In May 1959, the Little Rock School Board voted against contract renewals for 45 teachers believed to be supportive of federal integration efforts, despite lacking a quorum after moderate members of the board walked out of the meeting. That action pushed the WEC to launch a door-to-door recall effort for the remaining school board members, including editorial writing and voter registration and mobilization. With multiple groups voicing opposition to the board's action, including the League of Women Voters, the Chamber of Commerce, the Little Rock Parent-Teacher Association, and the Little Rock Ministerial Alliance, a new organization, "Stop This Outrageous Purge" (STOP), was formed by Edward Lester, Maurice Mitchell, Robert Shults, and Gene Fritz. Though STOP would avoid public association with the WEC, Lester, Mitchell and Shults were married to WEC members; in later interviews many would give credit to the WEC for the success of STOP. The WEC became the workforce for STOP's strategic plans, gathering 9,000 signatures supporting a recall of segregationist school board members, circulating handbills, and mobilizing voters based on experiences in past campaigns.

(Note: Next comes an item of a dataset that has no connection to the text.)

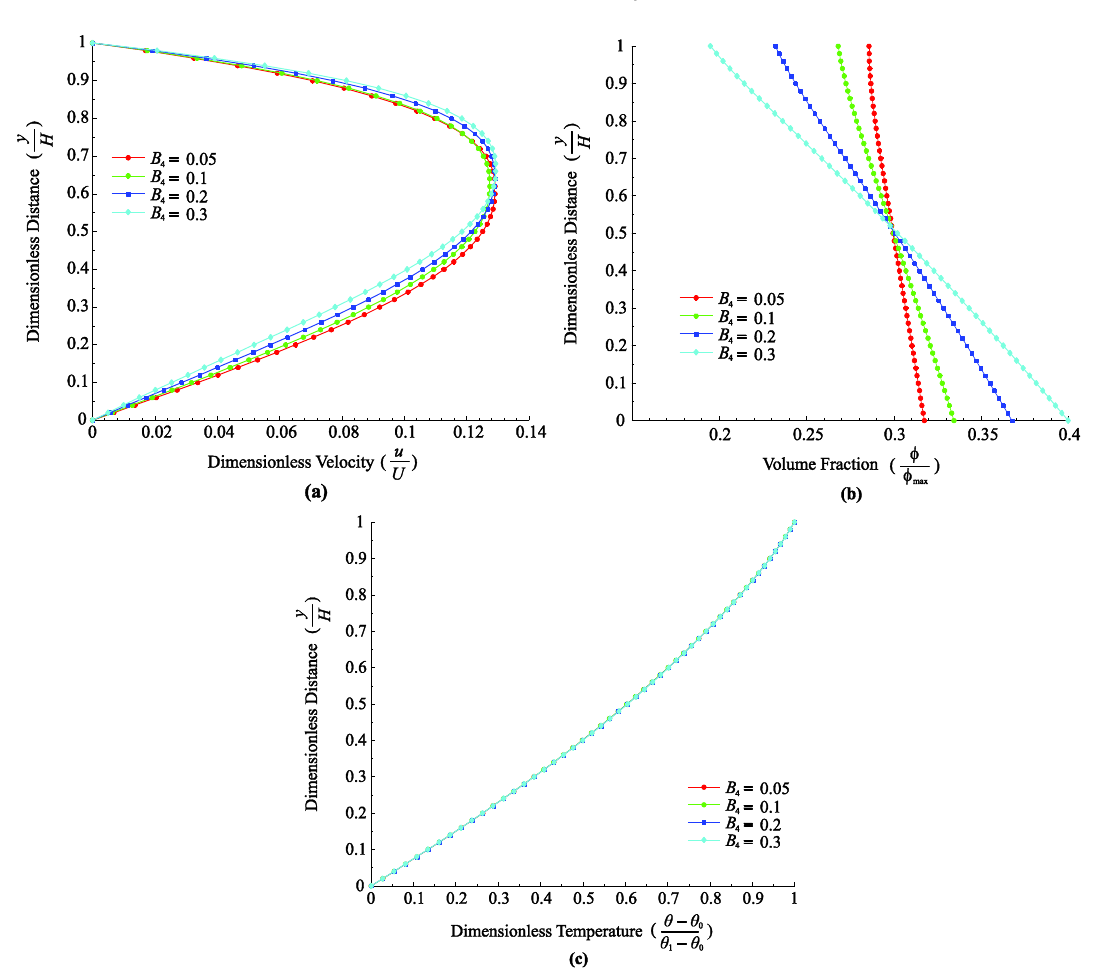
Figure 9. ( a ) Effect of 𝐵 volume fraction distribution. ( c ) Effect of 𝐵 𝑚 = −0.3, 𝑀 = 1, 𝐵 −0.02, 0.01, 2.3, −9, 11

The campaign resulted in a recall of the segregationist school board members and elected three new moderates, all credited to the STOP campaign. On August 12, 1959, Little Rock's public high schools re-opened with black students in every school.

==Aftermath==
Members of the WEC continued to work for education issues and to support campaigns of moderate integrationists in the South, offering advisory roles for similar organizations in Atlanta and New Orleans. However, with a lack of specific goals, the group eventually voted to disband in 1963. In 2015, the organization was honored in the inaugural group of women and organizations inducted into the Arkansas Women's Hall of Fame.